Telling the truth is a cornerstone of message responsibility, and depicting Jarvik as an runner, rower and outdoor enthusiast apparently isn’t truthful. Texas Heart Institute collaborator Dr. O. H. Frazier put it this way: “He’s about as much an outdoorsman as Woody Allen. He can’t row.”

What do you think? An issue worth pursuing or should congress put its energy elsewhere?

UPDATE: Pfizer has decided to pull these ads. Read about it here.

Join the discussion 2 Comments

  • Ironically, Robert Jarvik’s wife is Marilyn Vos Savant, who had the world record for highest IQ.

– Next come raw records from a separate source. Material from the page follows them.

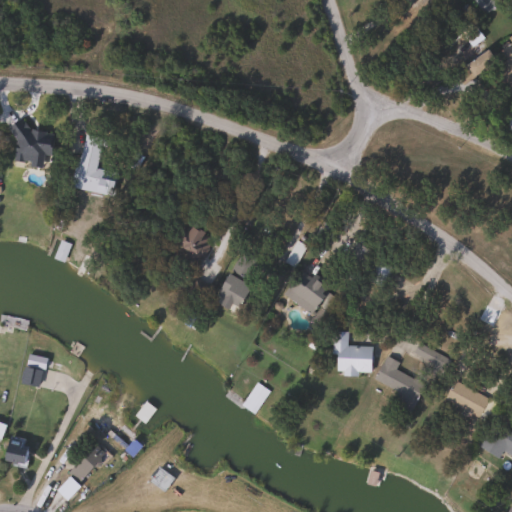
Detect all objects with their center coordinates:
building: (488, 1)
building: (488, 1)
building: (505, 60)
building: (505, 60)
building: (477, 62)
building: (478, 63)
road: (356, 86)
road: (437, 119)
building: (509, 120)
building: (509, 120)
road: (275, 140)
building: (88, 168)
building: (88, 168)
road: (305, 211)
building: (191, 244)
building: (192, 245)
building: (60, 250)
building: (60, 250)
building: (236, 280)
building: (236, 280)
building: (304, 294)
building: (304, 294)
building: (348, 356)
building: (348, 356)
building: (29, 377)
building: (29, 377)
building: (397, 383)
building: (398, 384)
building: (253, 398)
building: (253, 398)
building: (464, 398)
building: (465, 399)
building: (142, 412)
building: (143, 413)
building: (1, 427)
building: (1, 428)
building: (496, 440)
building: (497, 441)
road: (48, 447)
building: (13, 451)
building: (14, 451)
building: (84, 463)
building: (84, 463)
road: (12, 508)
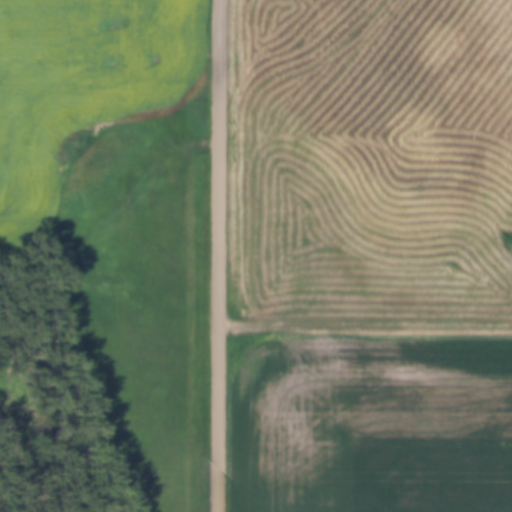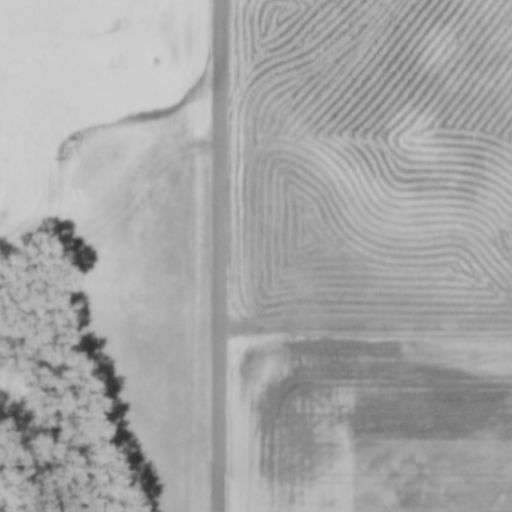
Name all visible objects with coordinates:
road: (217, 255)
road: (364, 326)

  • Kerry D. Lonsdale says:

    BMW commercials disclose: “Professional driver. Do not attempt.” Weight Watchers discloses: “Results not typical.” Pfizer could have easily remedied the situation, and been more responsible, if the company disclosed: “Professional rower. Do not attempt.”

    I think the issue worth pursuing is what needs to be disclosed during the course of an advertisement and to what extent it needs to be disclosed. It would make things a lot easier if our audience was intelligent enough to realize that many images depicted are solely for the purpose of demonstrating the full functionality of a product and that all potential buyers may not have the skill–or in the case of Pfizer, be healthy enough– to take a product’s functions to the max. But, of course, that’s not always the case. As for me, I may want that BMW, but you sure won’t find me driving like “Speed Racer” around those tight mountain curves even though I know the car could handle it.